----- Task material

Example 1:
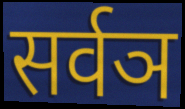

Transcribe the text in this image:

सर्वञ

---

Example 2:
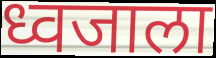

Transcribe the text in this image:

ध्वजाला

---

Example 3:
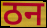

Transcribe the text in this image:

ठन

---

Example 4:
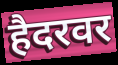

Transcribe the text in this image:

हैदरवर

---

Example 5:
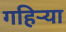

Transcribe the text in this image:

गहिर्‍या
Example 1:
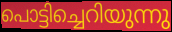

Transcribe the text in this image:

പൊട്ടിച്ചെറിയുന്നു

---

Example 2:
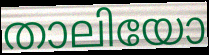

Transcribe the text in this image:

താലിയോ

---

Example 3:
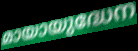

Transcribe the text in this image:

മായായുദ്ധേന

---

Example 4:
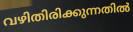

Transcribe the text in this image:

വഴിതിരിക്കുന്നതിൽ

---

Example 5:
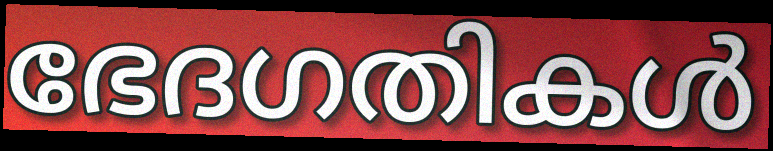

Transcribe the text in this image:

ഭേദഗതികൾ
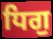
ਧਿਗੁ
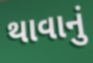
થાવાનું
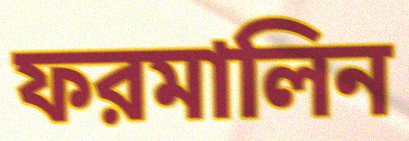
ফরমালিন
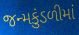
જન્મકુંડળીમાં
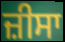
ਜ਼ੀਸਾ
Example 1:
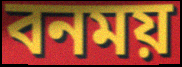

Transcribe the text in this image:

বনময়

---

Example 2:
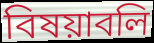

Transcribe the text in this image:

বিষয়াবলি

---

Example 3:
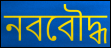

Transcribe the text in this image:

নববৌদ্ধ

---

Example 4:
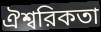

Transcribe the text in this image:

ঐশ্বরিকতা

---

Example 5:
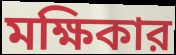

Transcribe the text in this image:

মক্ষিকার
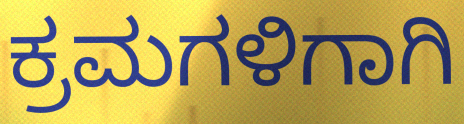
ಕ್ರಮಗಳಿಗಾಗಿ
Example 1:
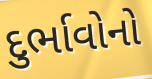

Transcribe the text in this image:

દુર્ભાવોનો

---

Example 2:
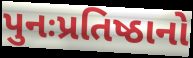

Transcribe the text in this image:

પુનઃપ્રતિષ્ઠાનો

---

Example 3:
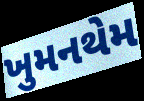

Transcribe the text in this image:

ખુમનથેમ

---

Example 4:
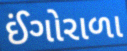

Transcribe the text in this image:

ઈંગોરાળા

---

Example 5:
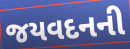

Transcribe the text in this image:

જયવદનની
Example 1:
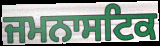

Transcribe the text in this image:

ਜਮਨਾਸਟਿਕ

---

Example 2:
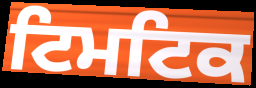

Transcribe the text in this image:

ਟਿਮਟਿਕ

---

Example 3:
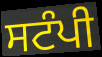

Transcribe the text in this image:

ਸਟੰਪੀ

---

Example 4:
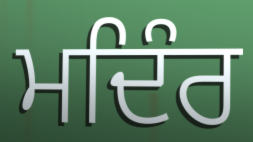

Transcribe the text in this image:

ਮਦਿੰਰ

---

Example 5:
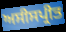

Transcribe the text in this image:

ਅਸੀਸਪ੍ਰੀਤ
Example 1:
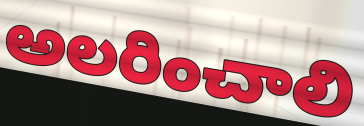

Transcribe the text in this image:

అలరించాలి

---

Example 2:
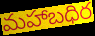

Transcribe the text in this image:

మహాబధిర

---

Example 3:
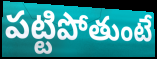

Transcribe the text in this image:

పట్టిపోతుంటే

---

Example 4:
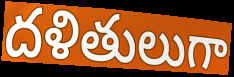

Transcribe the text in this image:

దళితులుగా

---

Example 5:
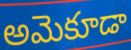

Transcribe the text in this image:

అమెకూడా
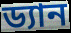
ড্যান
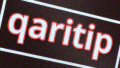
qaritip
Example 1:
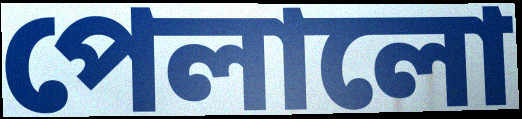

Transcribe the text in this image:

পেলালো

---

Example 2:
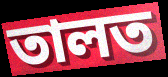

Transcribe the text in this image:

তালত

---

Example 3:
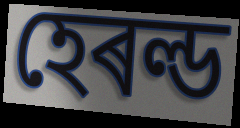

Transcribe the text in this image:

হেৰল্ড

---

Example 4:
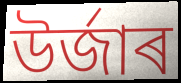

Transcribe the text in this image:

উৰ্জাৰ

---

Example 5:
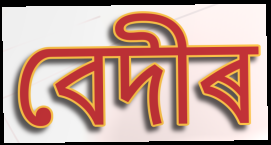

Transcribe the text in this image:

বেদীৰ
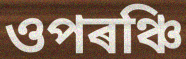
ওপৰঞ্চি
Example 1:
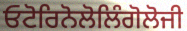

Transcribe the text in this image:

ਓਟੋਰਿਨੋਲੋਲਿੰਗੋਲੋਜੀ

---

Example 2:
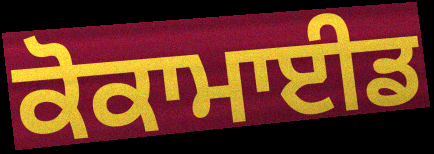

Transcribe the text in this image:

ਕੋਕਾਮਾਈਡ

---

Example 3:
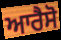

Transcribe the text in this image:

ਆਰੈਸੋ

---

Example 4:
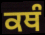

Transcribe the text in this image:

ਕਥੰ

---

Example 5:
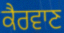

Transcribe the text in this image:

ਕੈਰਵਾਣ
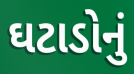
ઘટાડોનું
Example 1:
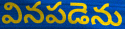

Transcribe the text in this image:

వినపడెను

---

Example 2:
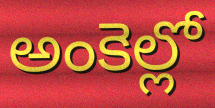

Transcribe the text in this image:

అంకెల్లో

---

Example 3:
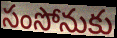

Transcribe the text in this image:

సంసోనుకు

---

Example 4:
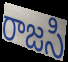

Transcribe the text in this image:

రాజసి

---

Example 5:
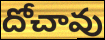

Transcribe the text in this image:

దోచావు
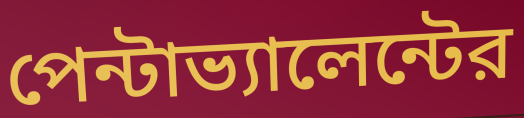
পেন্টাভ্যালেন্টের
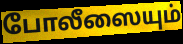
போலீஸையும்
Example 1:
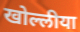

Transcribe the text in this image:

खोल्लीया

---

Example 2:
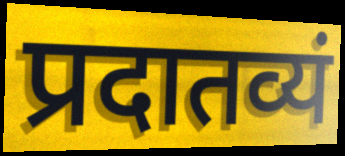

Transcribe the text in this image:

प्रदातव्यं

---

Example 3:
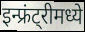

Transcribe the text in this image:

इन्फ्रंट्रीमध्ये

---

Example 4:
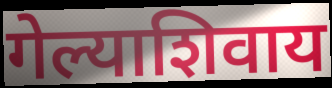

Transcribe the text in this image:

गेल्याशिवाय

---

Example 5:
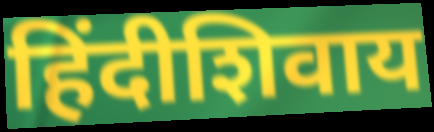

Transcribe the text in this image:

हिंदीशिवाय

----------

The task: From the first line to the last, repeat the material exactly, but drop the pictures.

Finished exercise:
Example 1:

Transcribe the text in this image:

सर्वञ

---

Example 2:

Transcribe the text in this image:

ध्वजाला

---

Example 3:

Transcribe the text in this image:

ठन

---

Example 4:

Transcribe the text in this image:

हैदरवर

---

Example 5:

Transcribe the text in this image:

गहिर्‍या
Example 1:

Transcribe the text in this image:

പൊട്ടിച്ചെറിയുന്നു

---

Example 2:

Transcribe the text in this image:

താലിയോ

---

Example 3:

Transcribe the text in this image:

മായായുദ്ധേന

---

Example 4:

Transcribe the text in this image:

വഴിതിരിക്കുന്നതിൽ

---

Example 5:

Transcribe the text in this image:

ഭേദഗതികൾ
ਧਿਗੁ
થાવાનું
ফরমালিন
જન્મકુંડળીમાં
ਜ਼ੀਸਾ
Example 1:

Transcribe the text in this image:

বনময়

---

Example 2:

Transcribe the text in this image:

বিষয়াবলি

---

Example 3:

Transcribe the text in this image:

নববৌদ্ধ

---

Example 4:

Transcribe the text in this image:

ঐশ্বরিকতা

---

Example 5:

Transcribe the text in this image:

মক্ষিকার
ಕ್ರಮಗಳಿಗಾಗಿ
Example 1:

Transcribe the text in this image:

દુર્ભાવોનો

---

Example 2:

Transcribe the text in this image:

પુનઃપ્રતિષ્ઠાનો

---

Example 3:

Transcribe the text in this image:

ખુમનથેમ

---

Example 4:

Transcribe the text in this image:

ઈંગોરાળા

---

Example 5:

Transcribe the text in this image:

જયવદનની
Example 1:

Transcribe the text in this image:

ਜਮਨਾਸਟਿਕ

---

Example 2:

Transcribe the text in this image:

ਟਿਮਟਿਕ

---

Example 3:

Transcribe the text in this image:

ਸਟੰਪੀ

---

Example 4:

Transcribe the text in this image:

ਮਦਿੰਰ

---

Example 5:

Transcribe the text in this image:

ਅਸੀਸਪ੍ਰੀਤ
Example 1:

Transcribe the text in this image:

అలరించాలి

---

Example 2:

Transcribe the text in this image:

మహాబధిర

---

Example 3:

Transcribe the text in this image:

పట్టిపోతుంటే

---

Example 4:

Transcribe the text in this image:

దళితులుగా

---

Example 5:

Transcribe the text in this image:

అమెకూడా
ড্যান
qaritip
Example 1:

Transcribe the text in this image:

পেলালো

---

Example 2:

Transcribe the text in this image:

তালত

---

Example 3:

Transcribe the text in this image:

হেৰল্ড

---

Example 4:

Transcribe the text in this image:

উৰ্জাৰ

---

Example 5:

Transcribe the text in this image:

বেদীৰ
ওপৰঞ্চি
Example 1:

Transcribe the text in this image:

ਓਟੋਰਿਨੋਲੋਲਿੰਗੋਲੋਜੀ

---

Example 2:

Transcribe the text in this image:

ਕੋਕਾਮਾਈਡ

---

Example 3:

Transcribe the text in this image:

ਆਰੈਸੋ

---

Example 4:

Transcribe the text in this image:

ਕਥੰ

---

Example 5:

Transcribe the text in this image:

ਕੈਰਵਾਣ
ઘટાડોનું
Example 1:

Transcribe the text in this image:

వినపడెను

---

Example 2:

Transcribe the text in this image:

అంకెల్లో

---

Example 3:

Transcribe the text in this image:

సంసోనుకు

---

Example 4:

Transcribe the text in this image:

రాజసి

---

Example 5:

Transcribe the text in this image:

దోచావు
পেন্টাভ্যালেন্টের
போலீஸையும்
Example 1:

Transcribe the text in this image:

खोल्लीया

---

Example 2:

Transcribe the text in this image:

प्रदातव्यं

---

Example 3:

Transcribe the text in this image:

इन्फ्रंट्रीमध्ये

---

Example 4:

Transcribe the text in this image:

गेल्याशिवाय

---

Example 5:

Transcribe the text in this image:

हिंदीशिवाय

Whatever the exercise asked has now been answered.